Tuesday, November 4, 2014

p   a   s   a   d   e   n   a



Just Tired, Denise.





I don't know. I'm just tired, Denise, you know? Tired like the ache in your bones seem to belong there and you just have to suffer through it, too long ago to remember different. There was a time I could run, I could throw, I could jump, and I can almost feel it in my head, but the rest no longer processes the reflexes necessary to carry out the acts, the actions. And isn't "action" itself at this stage, at this age, pointlessly, recklessly, attempted, and intended instead to be ruthlessly avoided? 

I believe we have no choice, really.

There are fit fellows out there!

Fit for what? Nothing?!

You'd be surprised if you saw them!

Make me feel like a school girl again? Ha! Now there's a bridge too far...trying to remember those days...those emotions...OH the emotions! Such a mad, wild child. 

I remember.

Oh, You! You calmed me down! I was older and ready to be settled, not that I knew it before I knew you... lucky you.

Don't I know it.

I doubt you would have dealt with the wild and stupidly wicked girl that inhabited this skin back then.

Oh, I've witnessed the wicked, I think I'd be aware...and I so love that skin...your flesh...lean in, let me smell your hair, your neck...yes, there...lost again.

No one ever knocked my knickers off like you, Johnny.

Don't stop with the flattery, but promise me that you won't be lonely without me.

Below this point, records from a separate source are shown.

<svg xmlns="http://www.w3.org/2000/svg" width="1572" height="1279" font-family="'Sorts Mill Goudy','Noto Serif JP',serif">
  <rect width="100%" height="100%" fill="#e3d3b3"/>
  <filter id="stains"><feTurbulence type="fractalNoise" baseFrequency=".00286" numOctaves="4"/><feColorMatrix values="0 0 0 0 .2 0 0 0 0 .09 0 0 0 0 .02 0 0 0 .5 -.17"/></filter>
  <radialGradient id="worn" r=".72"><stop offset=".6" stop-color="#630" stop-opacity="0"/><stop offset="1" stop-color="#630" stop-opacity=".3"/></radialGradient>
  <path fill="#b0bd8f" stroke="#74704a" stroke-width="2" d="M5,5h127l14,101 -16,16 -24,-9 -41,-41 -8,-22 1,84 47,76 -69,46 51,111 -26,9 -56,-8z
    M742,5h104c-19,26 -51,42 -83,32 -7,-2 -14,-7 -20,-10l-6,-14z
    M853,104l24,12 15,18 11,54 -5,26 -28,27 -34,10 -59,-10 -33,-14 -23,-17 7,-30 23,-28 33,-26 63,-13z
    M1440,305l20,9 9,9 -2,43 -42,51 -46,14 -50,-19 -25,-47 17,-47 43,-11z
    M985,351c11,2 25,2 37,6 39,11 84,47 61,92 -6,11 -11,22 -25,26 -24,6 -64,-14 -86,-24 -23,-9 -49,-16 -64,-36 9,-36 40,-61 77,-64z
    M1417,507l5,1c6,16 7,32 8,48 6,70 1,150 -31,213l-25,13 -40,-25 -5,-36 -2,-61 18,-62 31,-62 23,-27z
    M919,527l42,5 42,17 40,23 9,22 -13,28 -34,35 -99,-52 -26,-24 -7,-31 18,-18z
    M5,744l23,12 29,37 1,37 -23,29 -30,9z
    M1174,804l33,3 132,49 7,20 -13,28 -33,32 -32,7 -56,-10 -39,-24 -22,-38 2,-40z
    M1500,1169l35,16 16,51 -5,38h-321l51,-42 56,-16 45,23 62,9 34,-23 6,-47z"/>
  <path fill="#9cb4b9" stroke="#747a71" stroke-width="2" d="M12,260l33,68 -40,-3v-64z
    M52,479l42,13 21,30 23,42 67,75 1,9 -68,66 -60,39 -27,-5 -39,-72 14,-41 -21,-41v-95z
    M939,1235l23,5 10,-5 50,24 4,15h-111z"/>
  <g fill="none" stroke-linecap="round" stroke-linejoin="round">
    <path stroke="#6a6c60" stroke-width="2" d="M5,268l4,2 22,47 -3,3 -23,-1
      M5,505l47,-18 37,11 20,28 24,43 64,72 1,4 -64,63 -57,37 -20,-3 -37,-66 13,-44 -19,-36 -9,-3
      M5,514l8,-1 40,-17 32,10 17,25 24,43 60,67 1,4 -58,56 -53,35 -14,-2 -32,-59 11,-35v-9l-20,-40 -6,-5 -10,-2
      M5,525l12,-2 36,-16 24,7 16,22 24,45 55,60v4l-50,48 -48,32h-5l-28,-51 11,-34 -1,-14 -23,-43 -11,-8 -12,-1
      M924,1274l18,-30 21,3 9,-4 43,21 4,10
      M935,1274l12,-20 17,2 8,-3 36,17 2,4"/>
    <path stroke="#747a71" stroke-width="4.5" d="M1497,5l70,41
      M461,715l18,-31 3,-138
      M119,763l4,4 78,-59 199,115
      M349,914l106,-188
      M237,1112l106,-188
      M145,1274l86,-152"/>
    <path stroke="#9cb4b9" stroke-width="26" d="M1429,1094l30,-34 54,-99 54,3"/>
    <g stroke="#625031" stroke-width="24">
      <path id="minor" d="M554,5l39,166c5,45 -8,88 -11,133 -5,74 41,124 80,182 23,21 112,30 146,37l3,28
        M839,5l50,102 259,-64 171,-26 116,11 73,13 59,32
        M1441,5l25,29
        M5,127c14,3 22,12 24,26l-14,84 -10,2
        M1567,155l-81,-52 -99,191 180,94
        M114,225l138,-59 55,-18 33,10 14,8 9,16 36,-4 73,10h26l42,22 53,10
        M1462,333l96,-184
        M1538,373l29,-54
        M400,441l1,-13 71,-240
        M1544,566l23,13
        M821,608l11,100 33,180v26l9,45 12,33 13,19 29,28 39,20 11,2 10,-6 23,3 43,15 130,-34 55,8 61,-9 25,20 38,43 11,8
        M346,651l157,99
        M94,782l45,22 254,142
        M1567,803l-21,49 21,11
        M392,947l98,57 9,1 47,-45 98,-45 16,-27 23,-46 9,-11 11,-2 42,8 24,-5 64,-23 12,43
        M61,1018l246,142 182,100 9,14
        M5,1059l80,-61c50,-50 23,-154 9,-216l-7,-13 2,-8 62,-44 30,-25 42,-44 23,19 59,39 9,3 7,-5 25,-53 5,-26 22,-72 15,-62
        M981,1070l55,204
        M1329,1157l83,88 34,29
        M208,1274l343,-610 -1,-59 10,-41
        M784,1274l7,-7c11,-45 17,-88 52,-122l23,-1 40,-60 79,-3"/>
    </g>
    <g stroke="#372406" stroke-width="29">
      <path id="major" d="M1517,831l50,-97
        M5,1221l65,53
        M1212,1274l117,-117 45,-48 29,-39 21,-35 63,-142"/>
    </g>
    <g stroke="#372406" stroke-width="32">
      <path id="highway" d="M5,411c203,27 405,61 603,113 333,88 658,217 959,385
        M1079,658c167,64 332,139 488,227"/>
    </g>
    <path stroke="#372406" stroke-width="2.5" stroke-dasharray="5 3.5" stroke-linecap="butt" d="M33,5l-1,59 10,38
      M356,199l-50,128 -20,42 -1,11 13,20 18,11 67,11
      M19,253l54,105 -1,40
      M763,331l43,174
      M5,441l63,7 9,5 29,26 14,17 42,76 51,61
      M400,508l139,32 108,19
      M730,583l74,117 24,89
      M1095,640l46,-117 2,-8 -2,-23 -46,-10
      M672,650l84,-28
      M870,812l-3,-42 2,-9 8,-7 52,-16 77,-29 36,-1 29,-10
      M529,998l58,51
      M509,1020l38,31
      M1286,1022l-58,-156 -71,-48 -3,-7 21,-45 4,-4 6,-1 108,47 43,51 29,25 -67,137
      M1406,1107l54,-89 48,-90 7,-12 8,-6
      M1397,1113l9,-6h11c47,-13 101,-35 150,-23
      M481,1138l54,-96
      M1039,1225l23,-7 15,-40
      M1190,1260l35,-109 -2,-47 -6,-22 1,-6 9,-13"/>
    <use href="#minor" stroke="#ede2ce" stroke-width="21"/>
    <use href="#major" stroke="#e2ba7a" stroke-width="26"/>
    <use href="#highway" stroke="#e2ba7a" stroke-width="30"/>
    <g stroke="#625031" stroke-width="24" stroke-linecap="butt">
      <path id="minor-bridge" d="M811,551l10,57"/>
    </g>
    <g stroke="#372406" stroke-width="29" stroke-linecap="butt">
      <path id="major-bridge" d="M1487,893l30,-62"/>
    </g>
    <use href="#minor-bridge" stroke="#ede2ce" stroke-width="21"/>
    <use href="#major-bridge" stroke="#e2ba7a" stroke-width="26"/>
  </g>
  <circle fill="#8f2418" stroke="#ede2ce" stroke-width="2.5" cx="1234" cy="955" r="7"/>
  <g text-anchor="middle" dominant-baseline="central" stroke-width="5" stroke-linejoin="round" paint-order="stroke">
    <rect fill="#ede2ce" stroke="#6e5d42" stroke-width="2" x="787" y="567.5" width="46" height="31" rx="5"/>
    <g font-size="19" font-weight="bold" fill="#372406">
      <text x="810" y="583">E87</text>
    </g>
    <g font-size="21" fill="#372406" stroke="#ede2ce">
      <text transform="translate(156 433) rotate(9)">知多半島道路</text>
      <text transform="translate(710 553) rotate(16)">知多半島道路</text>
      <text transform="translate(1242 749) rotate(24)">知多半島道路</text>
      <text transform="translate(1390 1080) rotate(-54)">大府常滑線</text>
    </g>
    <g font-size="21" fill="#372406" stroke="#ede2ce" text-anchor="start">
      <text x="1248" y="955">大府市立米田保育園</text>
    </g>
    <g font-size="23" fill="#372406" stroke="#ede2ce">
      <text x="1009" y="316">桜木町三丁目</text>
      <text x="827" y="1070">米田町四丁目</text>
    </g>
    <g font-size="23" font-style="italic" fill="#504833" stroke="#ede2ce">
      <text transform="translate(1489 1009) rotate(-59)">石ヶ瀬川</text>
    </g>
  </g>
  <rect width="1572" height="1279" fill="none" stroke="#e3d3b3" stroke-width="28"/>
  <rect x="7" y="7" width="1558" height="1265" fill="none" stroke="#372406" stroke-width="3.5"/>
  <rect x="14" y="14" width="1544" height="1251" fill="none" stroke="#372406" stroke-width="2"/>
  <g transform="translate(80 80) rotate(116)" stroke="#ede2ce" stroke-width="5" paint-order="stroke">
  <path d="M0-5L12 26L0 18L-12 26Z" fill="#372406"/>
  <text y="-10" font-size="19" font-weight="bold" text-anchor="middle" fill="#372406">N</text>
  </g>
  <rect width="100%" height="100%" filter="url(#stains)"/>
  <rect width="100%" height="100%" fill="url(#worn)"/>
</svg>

Go back and find that wild wicked child - she's still inside there.

Ha! No Johnny, she's not. She was only wild because she was lost, but you found her, cleaned her up, and set her on the right path.

I never intended to dictate...

You never did. I admired you so...still do...I loved you so...still do. You gave me someone to walk with. I could breath with you, keep pace with you, enjoy the view. I never did that before you, John. I never noticed anything but my own wretched reflection.

Wretched?!  How dare you speak of your beautiful self in such a way. Look at yourself!

That was the problem, John, that's all I looked at. You changed that. The narcissistic little flower withered away, but you tended the plant that remained, and look what we grew to be.

Vines entwined.

Yes, vines entwined over time. Go ahead, just try to separate us!

Denise, I am tired.

Shhh...

I'm afraid this vine is dying dear. But you are strong, you'll...

Stop, Johnny, please.

I am withering. Don't prop me up, Denise. Let me fold while ahold of you, and not some pumps, and tubes, all drugged and confused. If feeling the pain, means feeling your love, your touch, that's all I ask, is that too much?

You never asked too much, John. That was my job, and you gave freely. To a fault.

Never.....enough...

Just hold me, Johnny. Just hold me tight.